Directions: Only one span of the listing below is wanted: the lines from the one with "Artículo siguiente" through the one with "por mais de", reproduced exactly, both ends kept.

Supplied records:
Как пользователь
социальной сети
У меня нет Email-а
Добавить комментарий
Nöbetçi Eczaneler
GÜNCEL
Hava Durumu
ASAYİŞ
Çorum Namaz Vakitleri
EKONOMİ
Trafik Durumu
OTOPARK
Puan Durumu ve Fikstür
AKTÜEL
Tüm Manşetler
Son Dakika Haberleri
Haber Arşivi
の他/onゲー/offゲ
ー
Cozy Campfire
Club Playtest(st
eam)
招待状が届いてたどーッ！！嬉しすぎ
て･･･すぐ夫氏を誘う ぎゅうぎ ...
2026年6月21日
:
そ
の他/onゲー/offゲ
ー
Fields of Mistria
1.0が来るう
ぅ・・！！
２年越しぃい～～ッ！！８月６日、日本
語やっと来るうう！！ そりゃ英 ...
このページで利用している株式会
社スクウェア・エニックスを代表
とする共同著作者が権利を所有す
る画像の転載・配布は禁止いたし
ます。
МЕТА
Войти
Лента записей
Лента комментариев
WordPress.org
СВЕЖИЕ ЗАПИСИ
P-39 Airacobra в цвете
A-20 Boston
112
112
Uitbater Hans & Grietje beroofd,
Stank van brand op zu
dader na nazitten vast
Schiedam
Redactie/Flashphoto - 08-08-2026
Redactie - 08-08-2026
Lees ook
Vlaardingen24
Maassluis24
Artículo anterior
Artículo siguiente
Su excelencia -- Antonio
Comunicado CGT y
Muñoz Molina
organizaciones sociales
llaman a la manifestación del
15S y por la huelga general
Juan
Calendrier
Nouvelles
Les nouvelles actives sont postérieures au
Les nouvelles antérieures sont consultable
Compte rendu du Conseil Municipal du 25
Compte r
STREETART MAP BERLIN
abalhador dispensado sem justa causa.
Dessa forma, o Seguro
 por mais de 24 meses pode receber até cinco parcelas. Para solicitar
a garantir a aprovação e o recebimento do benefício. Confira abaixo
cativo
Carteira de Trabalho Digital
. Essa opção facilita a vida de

==

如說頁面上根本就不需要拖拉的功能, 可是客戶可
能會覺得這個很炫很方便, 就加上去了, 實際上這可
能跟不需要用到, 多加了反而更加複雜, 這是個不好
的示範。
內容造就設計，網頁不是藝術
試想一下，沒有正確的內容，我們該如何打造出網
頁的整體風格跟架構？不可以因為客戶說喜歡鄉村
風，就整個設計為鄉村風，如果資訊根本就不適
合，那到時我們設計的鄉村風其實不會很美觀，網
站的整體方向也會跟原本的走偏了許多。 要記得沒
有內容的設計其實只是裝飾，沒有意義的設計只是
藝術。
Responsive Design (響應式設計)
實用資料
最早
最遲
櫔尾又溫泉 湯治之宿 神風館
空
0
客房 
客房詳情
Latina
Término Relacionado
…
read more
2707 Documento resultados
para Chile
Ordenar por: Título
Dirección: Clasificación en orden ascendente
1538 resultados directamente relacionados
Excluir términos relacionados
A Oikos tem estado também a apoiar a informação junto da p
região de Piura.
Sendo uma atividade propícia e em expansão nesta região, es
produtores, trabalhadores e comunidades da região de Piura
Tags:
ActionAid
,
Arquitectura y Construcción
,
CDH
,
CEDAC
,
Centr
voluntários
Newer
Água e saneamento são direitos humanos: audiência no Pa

* * *

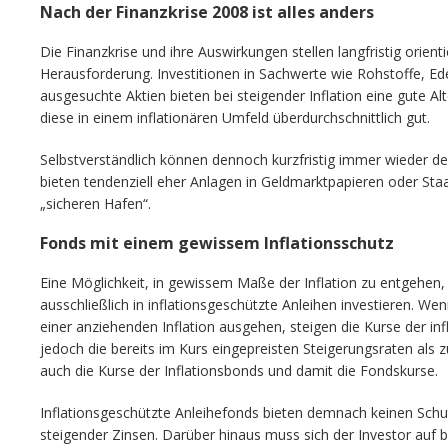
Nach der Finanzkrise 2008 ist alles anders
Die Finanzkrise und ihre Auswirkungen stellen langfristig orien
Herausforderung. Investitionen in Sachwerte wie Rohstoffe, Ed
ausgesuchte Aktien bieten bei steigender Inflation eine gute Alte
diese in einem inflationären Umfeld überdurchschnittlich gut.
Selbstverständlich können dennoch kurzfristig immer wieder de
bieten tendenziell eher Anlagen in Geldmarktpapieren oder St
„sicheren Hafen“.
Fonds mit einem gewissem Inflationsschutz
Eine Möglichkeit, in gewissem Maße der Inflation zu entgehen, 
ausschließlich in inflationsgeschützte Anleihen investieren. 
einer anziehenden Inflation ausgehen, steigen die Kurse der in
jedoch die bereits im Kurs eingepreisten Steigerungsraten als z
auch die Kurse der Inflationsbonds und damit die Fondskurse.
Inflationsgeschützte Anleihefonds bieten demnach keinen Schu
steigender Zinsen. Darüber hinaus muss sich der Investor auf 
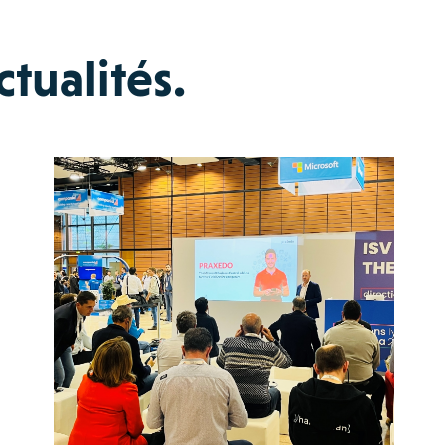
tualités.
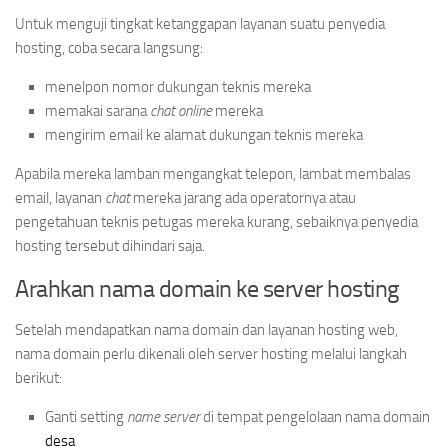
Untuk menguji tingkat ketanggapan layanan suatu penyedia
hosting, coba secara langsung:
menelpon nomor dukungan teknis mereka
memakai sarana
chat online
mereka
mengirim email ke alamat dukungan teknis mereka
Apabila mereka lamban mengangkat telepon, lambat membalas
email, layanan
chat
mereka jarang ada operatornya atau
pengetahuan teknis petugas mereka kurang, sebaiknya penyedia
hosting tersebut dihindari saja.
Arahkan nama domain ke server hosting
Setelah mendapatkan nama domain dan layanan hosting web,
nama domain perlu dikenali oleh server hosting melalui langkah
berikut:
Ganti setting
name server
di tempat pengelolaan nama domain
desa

Answer to the exercise:
Artículo siguiente
Su excelencia -- Antonio
Comunicado CGT y
Muñoz Molina
organizaciones sociales
llaman a la manifestación del
15S y por la huelga general
Juan
Calendrier
Nouvelles
Les nouvelles actives sont postérieures au
Les nouvelles antérieures sont consultable
Compte rendu du Conseil Municipal du 25
Compte r
STREETART MAP BERLIN
abalhador dispensado sem justa causa.
Dessa forma, o Seguro
 por mais de 24 meses pode receber até cinco parcelas. Para solicitar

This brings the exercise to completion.